Design recommendations and bug patterns

For each bug pattern, there are corresponding preventative elements in the design recommendations that warn us to avoid this bug pattern. So if FindBugs is a bug pattern detector, it can be used as an audit tool to measure how well the code fits into a set of design principles. Many of the articles in Java theory and practice specifically describe the specific elements of the design recommendations (or the corresponding bug patterns). In this issue, I will explain how FindBugs ensures that the existing code base follows design recommendations. Let's repeat some of the previous recommendations in a new way and see how FindBugs can help detect when these recommendations are not adhered to.

An argument about the anomaly

In "Java Theory and Practice: an argument about anomalies," one argument against censorship anomalies is that "groping" (that is, capturing) is too easy, and it neither takes corrective action nor throws other exceptions, as shown in Listing 1. In prototyping, sometimes this "groping" is often done simply to compile the program, write an empty catch block, and then return and populate some sort of error-handling strategy later. While some people have given the frequency of this scenario as an example to illustrate the difficulty of handling exceptions to the Java language design, I think it's just a mistake to use the right tool. FindBugs can easily detect and mark these empty catch blocks.
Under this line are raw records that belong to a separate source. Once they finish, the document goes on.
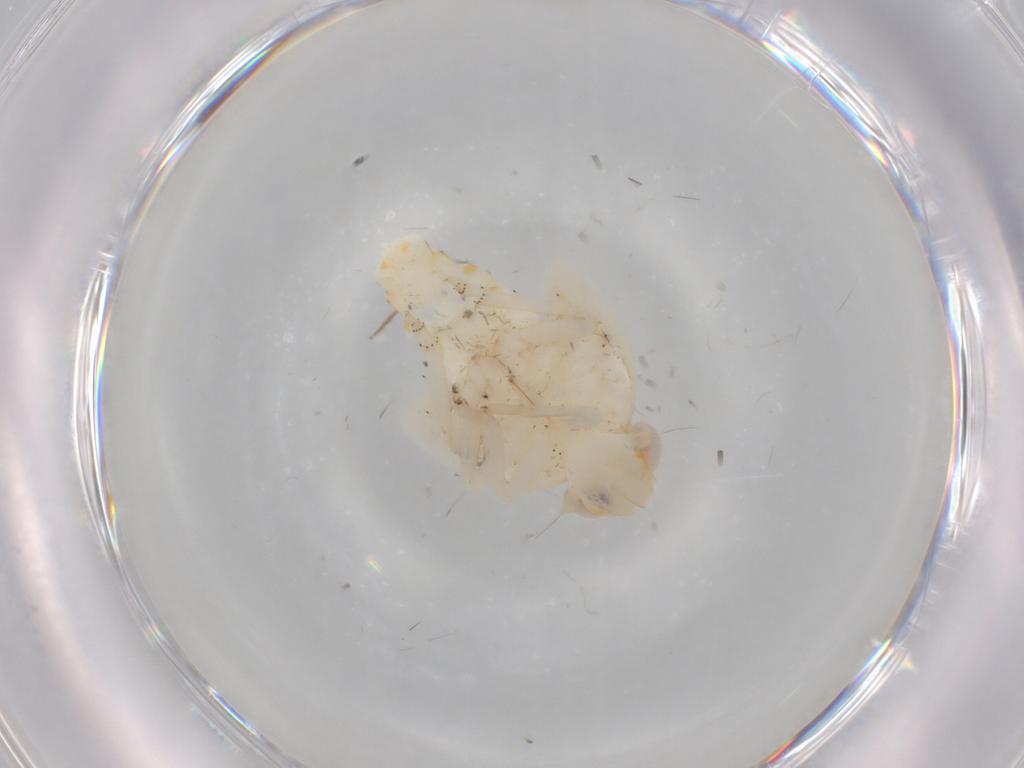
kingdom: Animalia
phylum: Arthropoda
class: Insecta
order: Hemiptera
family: Nogodinidae
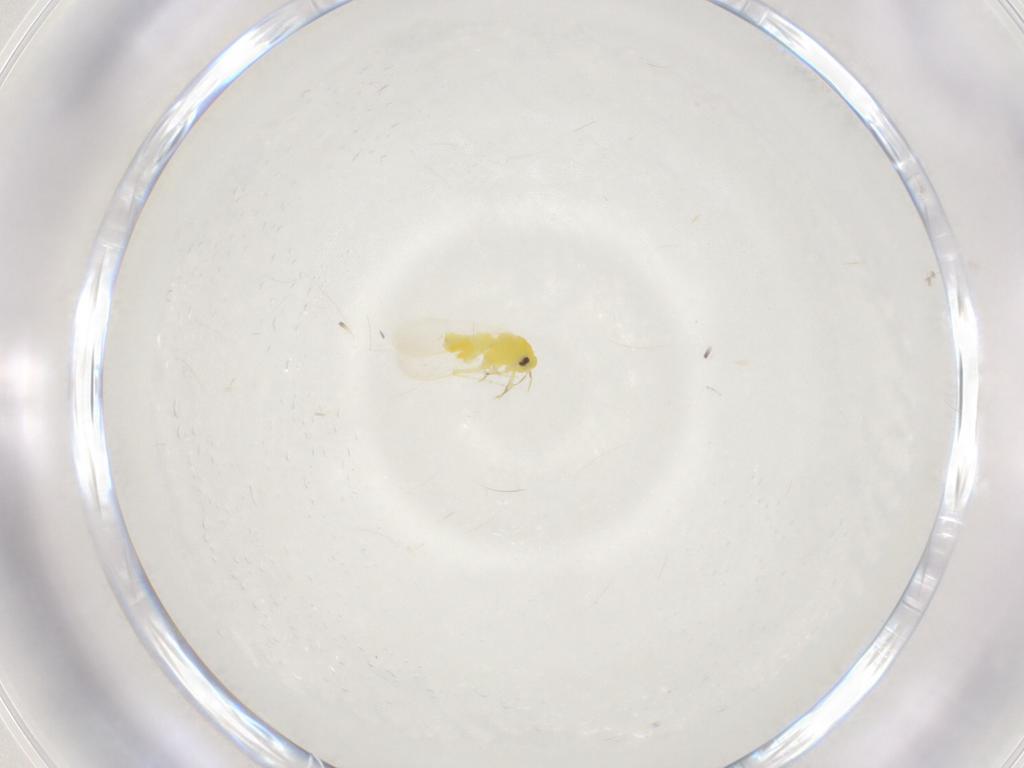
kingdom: Animalia
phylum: Arthropoda
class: Insecta
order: Hemiptera
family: Aleyrodidae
If you want to ignore this exception, you can easily add a descriptive comment to the exception so that the reader knows that you deliberately ignore it, rather than simply forgetting to handle it.

Listing 1. "Groping" the anomaly

try {
　 mumbleFoo();
}
catch (MumbleFooException e) {
}

Hash

In "Java Theory and Practice: hashing," I outlined the basic rules for correctly overloading Object.Equals () and Object.hashcode (), especially the hashcode () values of equal objects (based on equals ()) must be equal. Even if you understand this rule, it's fairly straightforward to follow (and some Ides contain wizards to define the two methods in a consistent fashion), but if you overload one of these methods and forget to overload another, it's hard to find bugs by instrumentation because the error is not in the code that exists. Instead, it is in the nonexistent code.

FindBugs has a detector that detects many instances of this problem, such as overloading equals () without overloading hashcode (), or overloading hashcode () without overloading equals (). These detectors are the simplest of FindBugs because they only need to check the set of method signatures in the class and determine whether Equals () and hashcode () are overloaded at the same time. You may also incorrectly define equals () with parameter types other than Object, although this construct is legal, but its behavior is different from what you think. The covariant Equals detector detects the following problematic overloads:

public void boolean equals(Foo other) { ... }

Related to this detector is the confusing method Names detector, which is triggered by methods with names similar to Hashcode () and ToString (), which trigger the detector for the following classes: There are some methods that differ only in the case of names, Or the method is the same as the name of the superclass constructor. Although these method names are legitimate according to the specification of the language, they may not be what you want. Similarly, if the domain serialversionuid is not final, not long or static, the serialization detector is triggered.